----- Extracted information
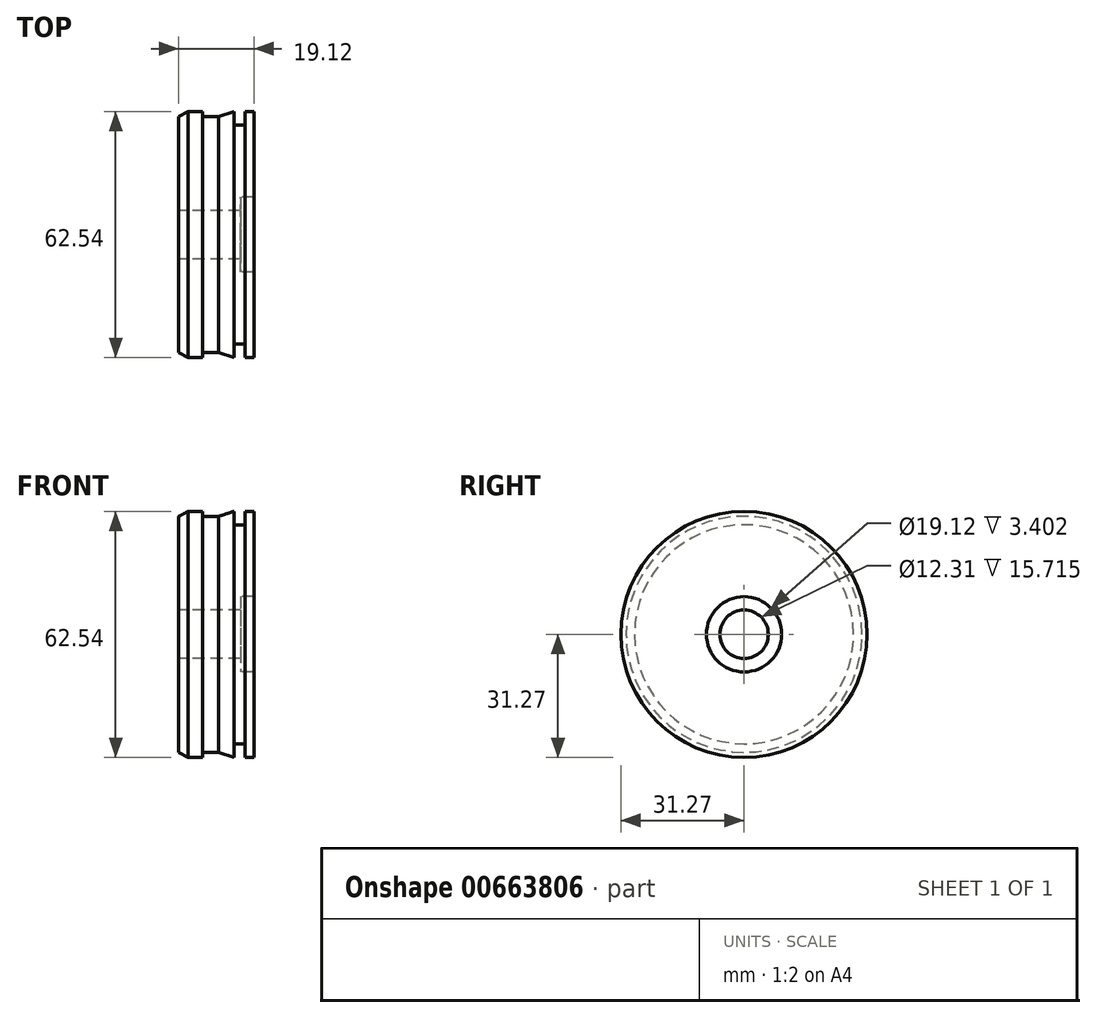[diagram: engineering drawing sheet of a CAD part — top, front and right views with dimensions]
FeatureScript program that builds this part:
annotation { "Feature Type Name" : "Feature", "Feature Type Description" : "" }
export const myFeature = defineFeature(function(context is Context, id is Id, definition is map)
    precondition{}
    {
        {
            var Q0;
            Q0=qCreatedBy(makeId("Front.planeOp"),FACE);
            var sketch = newSketch(context, id + "F0", { "sketchPlane" : qUnion([Q0])});
            skLineSegment(sketch, "E0", {"start": v(0, 9.56) * mm, "end": v(0, 31.27) * mm});
            skLineSegment(sketch, "E1", {"start": v(0, 31.27) * mm, "end": v(-2.27, 31.27) * mm});
            skLineSegment(sketch, "E2", {"start": v(-2.27, 31.27) * mm, "end": v(-2.27, 27.83) * mm});
            skLineSegment(sketch, "E3", {"start": v(-2.27, 27.83) * mm, "end": v(-5.05, 27.83) * mm});
            skLineSegment(sketch, "E4", {"start": v(-5.05, 27.83) * mm, "end": v(-5.05, 31.27) * mm});
            skLineSegment(sketch, "E5", {"start": v(-5.05, 31.27) * mm, "end": v(-8.94, 29.97) * mm});
            skLineSegment(sketch, "E6", {"start": v(-8.94, 29.97) * mm, "end": v(-13.12, 29.97) * mm});
            skLineSegment(sketch, "E7", {"start": v(-13.12, 29.97) * mm, "end": v(-13.12, 31.27) * mm});
            skLineSegment(sketch, "E8", {"start": v(-13.12, 31.27) * mm, "end": v(-16.69, 31.27) * mm});
            skLineSegment(sketch, "E9", {"start": v(-16.69, 31.27) * mm, "end": v(-19.12, 29.97) * mm});
            skLineSegment(sketch, "E10", {"start": v(-19.12, 29.97) * mm, "end": v(-19.12, 9.56) * mm});
            skLineSegment(sketch, "E11", {"start": v(-19.12, 9.56) * mm, "end": v(-19.12, 6.16) * mm});
            skLineSegment(sketch, "E12", {"start": v(-19.12, 6.16) * mm, "end": v(-3.4, 6.16) * mm});
            skLineSegment(sketch, "E13", {"start": v(-3.4, 6.16) * mm, "end": v(-3.4, 9.56) * mm});
            skLineSegment(sketch, "E14", {"start": v(-3.4, 9.56) * mm, "end": v(0, 9.56) * mm});
            skLineSegment(sketch, "E15", {"start": v(-31.92, 0) * mm, "end": v(8.42, 0) * mm});
            skSolve(sketch);
        }
        {
            var Q0;
            Q0=makeQuery(id+"F0.imprint","IMPRINT",FACE,{"disambiguationData":[TD([[makeQuery(id+"F0.imprint","IMPRINT",EDGE,{"derivedFrom":sQuery(id+"F0.wireOp",EDGE,"E0")}),1.0]])]});
            var Q1;
            Q1=sQuery(id+"F0.wireOp",EDGE,"E15");
            revolve(context, id + "F1", {"entities" : qUnion([Q0]), "axis" : qUnion([Q1]), "revolveType" : RevolveType.FULL});
        }
    });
----------
▸ Aim
Copy every entry above word for word, leaving out the pictures.

▸ Solution to this exercise
[diagram: engineering drawing sheet of a CAD part — top, front and right views with dimensions]
FeatureScript program that builds this part:
annotation { "Feature Type Name" : "Feature", "Feature Type Description" : "" }
export const myFeature = defineFeature(function(context is Context, id is Id, definition is map)
    precondition{}
    {
        {
            var Q0;
            Q0=qCreatedBy(makeId("Front.planeOp"),FACE);
            var sketch = newSketch(context, id + "F0", { "sketchPlane" : qUnion([Q0])});
            skLineSegment(sketch, "E0", {"start": v(0, 9.56) * mm, "end": v(0, 31.27) * mm});
            skLineSegment(sketch, "E1", {"start": v(0, 31.27) * mm, "end": v(-2.27, 31.27) * mm});
            skLineSegment(sketch, "E2", {"start": v(-2.27, 31.27) * mm, "end": v(-2.27, 27.83) * mm});
            skLineSegment(sketch, "E3", {"start": v(-2.27, 27.83) * mm, "end": v(-5.05, 27.83) * mm});
            skLineSegment(sketch, "E4", {"start": v(-5.05, 27.83) * mm, "end": v(-5.05, 31.27) * mm});
            skLineSegment(sketch, "E5", {"start": v(-5.05, 31.27) * mm, "end": v(-8.94, 29.97) * mm});
            skLineSegment(sketch, "E6", {"start": v(-8.94, 29.97) * mm, "end": v(-13.12, 29.97) * mm});
            skLineSegment(sketch, "E7", {"start": v(-13.12, 29.97) * mm, "end": v(-13.12, 31.27) * mm});
            skLineSegment(sketch, "E8", {"start": v(-13.12, 31.27) * mm, "end": v(-16.69, 31.27) * mm});
            skLineSegment(sketch, "E9", {"start": v(-16.69, 31.27) * mm, "end": v(-19.12, 29.97) * mm});
            skLineSegment(sketch, "E10", {"start": v(-19.12, 29.97) * mm, "end": v(-19.12, 9.56) * mm});
            skLineSegment(sketch, "E11", {"start": v(-19.12, 9.56) * mm, "end": v(-19.12, 6.16) * mm});
            skLineSegment(sketch, "E12", {"start": v(-19.12, 6.16) * mm, "end": v(-3.4, 6.16) * mm});
            skLineSegment(sketch, "E13", {"start": v(-3.4, 6.16) * mm, "end": v(-3.4, 9.56) * mm});
            skLineSegment(sketch, "E14", {"start": v(-3.4, 9.56) * mm, "end": v(0, 9.56) * mm});
            skLineSegment(sketch, "E15", {"start": v(-31.92, 0) * mm, "end": v(8.42, 0) * mm});
            skSolve(sketch);
        }
        {
            var Q0;
            Q0=makeQuery(id+"F0.imprint","IMPRINT",FACE,{"disambiguationData":[TD([[makeQuery(id+"F0.imprint","IMPRINT",EDGE,{"derivedFrom":sQuery(id+"F0.wireOp",EDGE,"E0")}),1.0]])]});
            var Q1;
            Q1=sQuery(id+"F0.wireOp",EDGE,"E15");
            revolve(context, id + "F1", {"entities" : qUnion([Q0]), "axis" : qUnion([Q1]), "revolveType" : RevolveType.FULL});
        }
    });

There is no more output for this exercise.